I’m aware of the school of thought that says all the dramatic “AIs are so powerful we are at risk of ending humanity” claims are nothing but hype, in the end benefitting mainly the status and wealth interests of the senior people and companies developing these systems. But, for a moment, let’s at least take the concerns in this direction as espoused by the leaders of these for-profit companies at face value.
In which case, Anthropic and OpenAI’s release of their latest models last week feels particularly irresponsible.
As noted by Transformer, both were made available to the public even though the companies concerned think their models are so advanced that we no longer know how to comprehensively test them for safety.
Opus 4.6, Anthropic said, “has saturated all of our current cyber evaluations,” meaning that “we can no longer use current benchmarks to track capability progression.”
The new model has also “roughly reached the pre-defined thresholds” for ruling out the next level of autonomous AI R&D risks — whether it’s capable of fully automating an entry level researchers’ work.
Instead of a rigorous benchmark, then, Anthropic resorted to an internal survey of 16 employees. They decided the model probably wasn’t capable enough — but the company still noted that it has “uncertainty around whether this threshold has been reached.”
With CBRN risks, “the CBRN-4 rule-out is less clear for Opus 4.6 than we would like,” and “a clear rule-out of the next capability threshold may soon be difficult or impossible under the current regime.”
“CRBN risks” refers to “chemical, biological, radiological, and nuclear weapons knowledge”. An (unrelated) recent preprint paper already had this to say:
Frontier Large Language Models (LLMs) pose unprecedented dual-use risks through the potential proliferation of chemical, biological, radiological, and nuclear (CBRN) weapons knowledge…
Our findings expose critical safety vulnerabilities: Deep Inception attacks achieve 86.0% success versus 33.8% for direct requests, demonstrating superficial filtering mechanisms; Model safety performance varies dramatically from 2% (claude-opus-4) to 96% (mistral-small-latest) attack success rates; and eight models exceed 70% vulnerability when asked to enhance dangerous material properties.
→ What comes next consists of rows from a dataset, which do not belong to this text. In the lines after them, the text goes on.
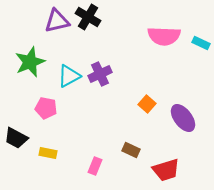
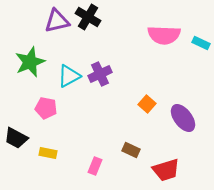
pink semicircle: moved 1 px up
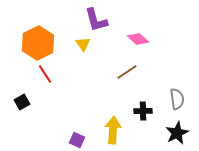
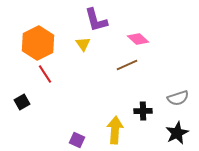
brown line: moved 7 px up; rotated 10 degrees clockwise
gray semicircle: moved 1 px right, 1 px up; rotated 80 degrees clockwise
yellow arrow: moved 2 px right
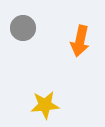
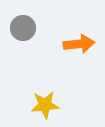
orange arrow: moved 1 px left, 3 px down; rotated 108 degrees counterclockwise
We identify fundamental brittleness in current safety alignment, where simple prompt engineering techniques bypass safeguards for dangerous CBRN information.
These results challenge industry safety claims and highlight urgent needs for standardized evaluation frameworks, transparent safety metrics, and more robust alignment techniques to mitigate catastrophic misuse risks while preserving beneficial capabilities.
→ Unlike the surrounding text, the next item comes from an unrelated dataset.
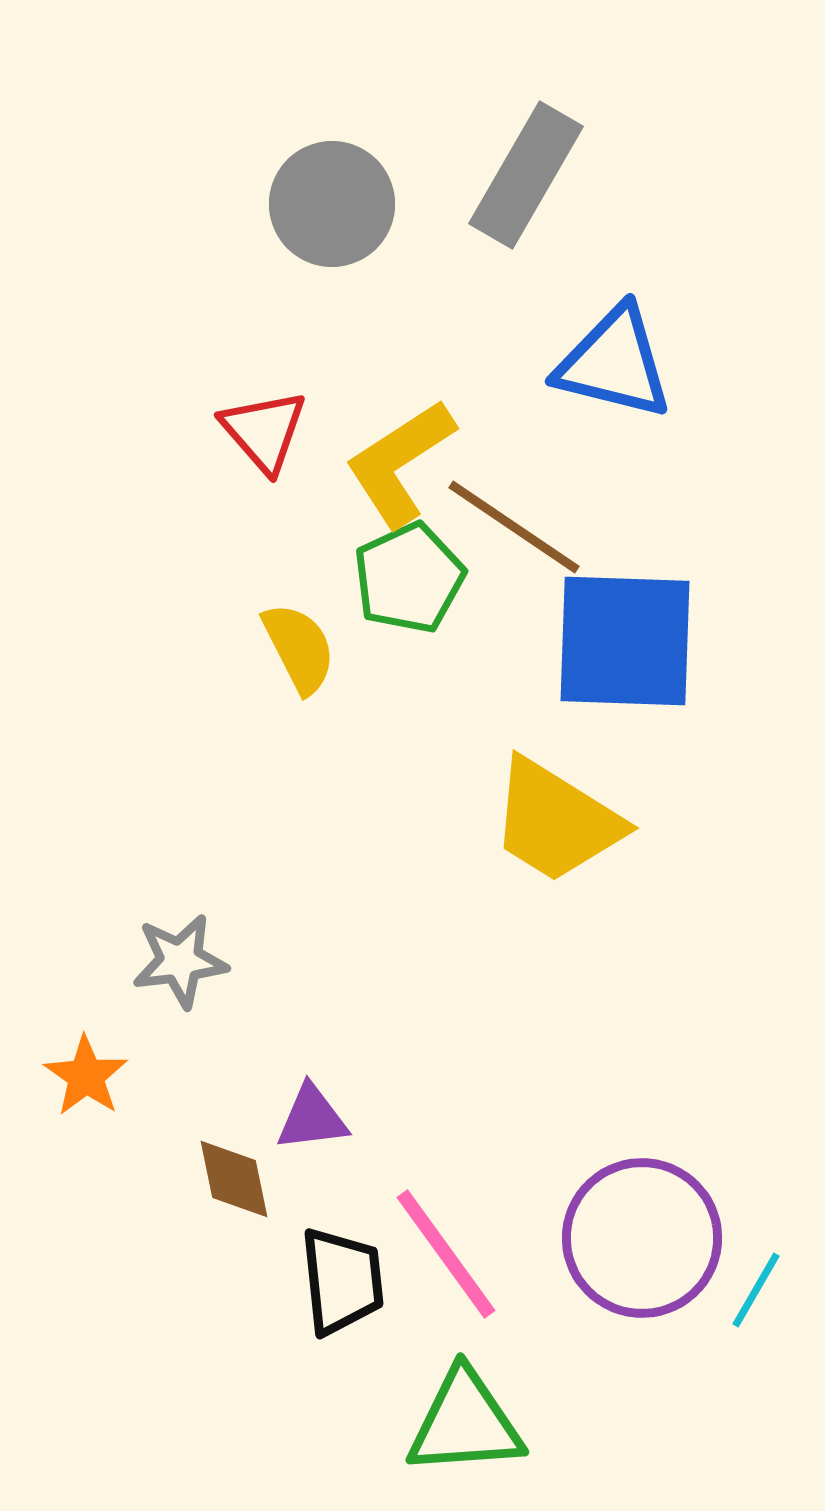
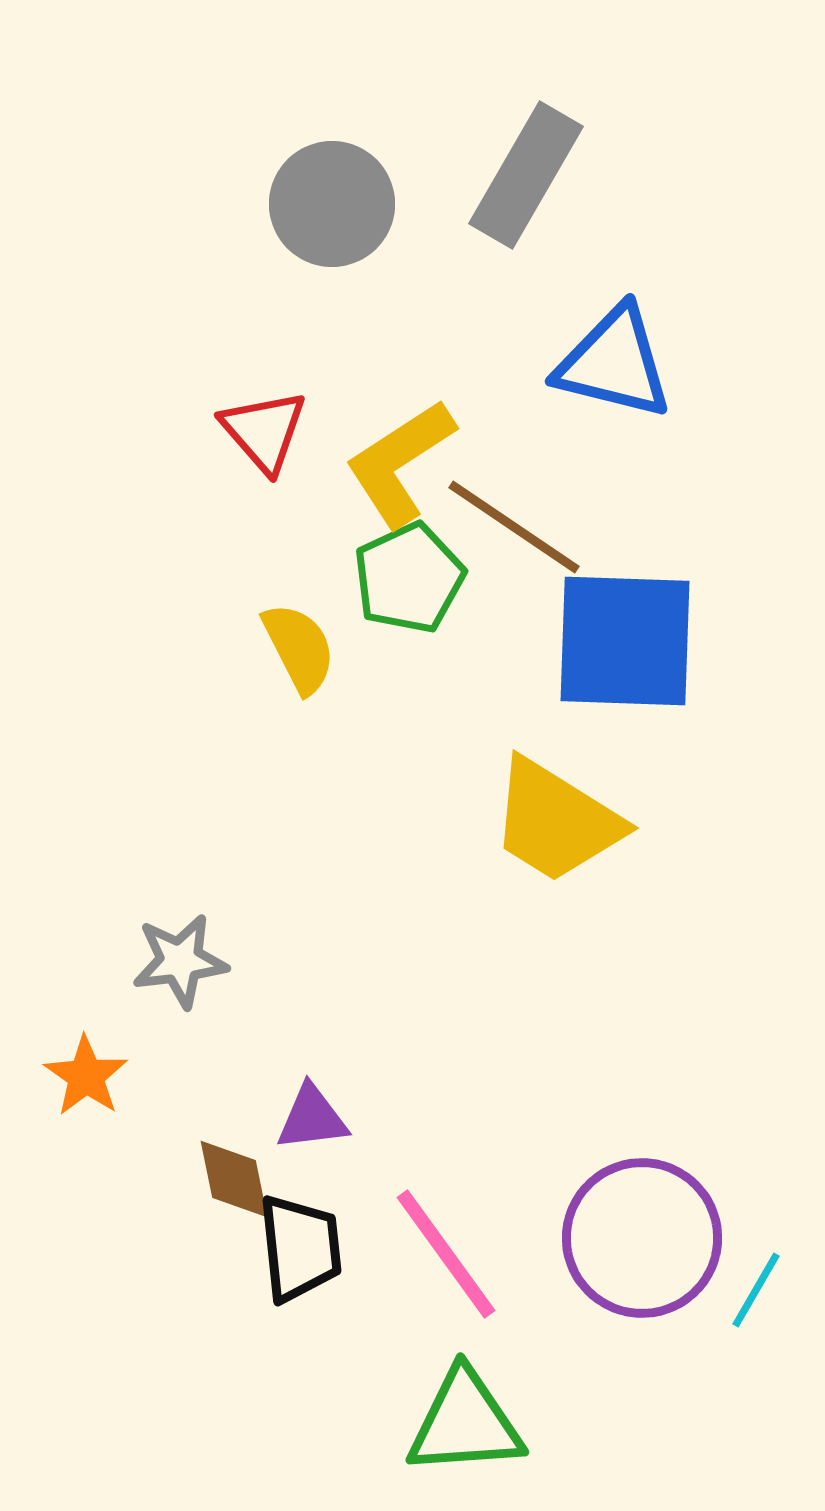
black trapezoid: moved 42 px left, 33 px up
After all, life-ending events in theory don’t need AIs to rise up and decide to destroy humanity - they could just assist malicious humans in doing so.
Similarly, from Transformer, re OpenAI:
OpenAI said much the same thing: “We do not have definitive evidence that this model reaches our High threshold [for cyber risk], but are taking a precautionary approach because we cannot rule out the possibility that it may be capable enough to reach the threshold.”
The general conclusion then is that:
…it is becoming increasingly difficult to tell whether AI models have dangerous capabilities. Evaluation techniques cannot keep up, and companies are resorting to flimsy methods to assess what their models can do.
Nonetheless, seemingly happy to live in irresponsible ignorance, they keep on plugging away, spending incredible amounts of time, money and environmental resources in an effort to be the first to build the next generation what some fraction of their owners profess to believe are systems with extraordinary risks. This does not seem wise, assuming the companies concerned truly believe what they say they do.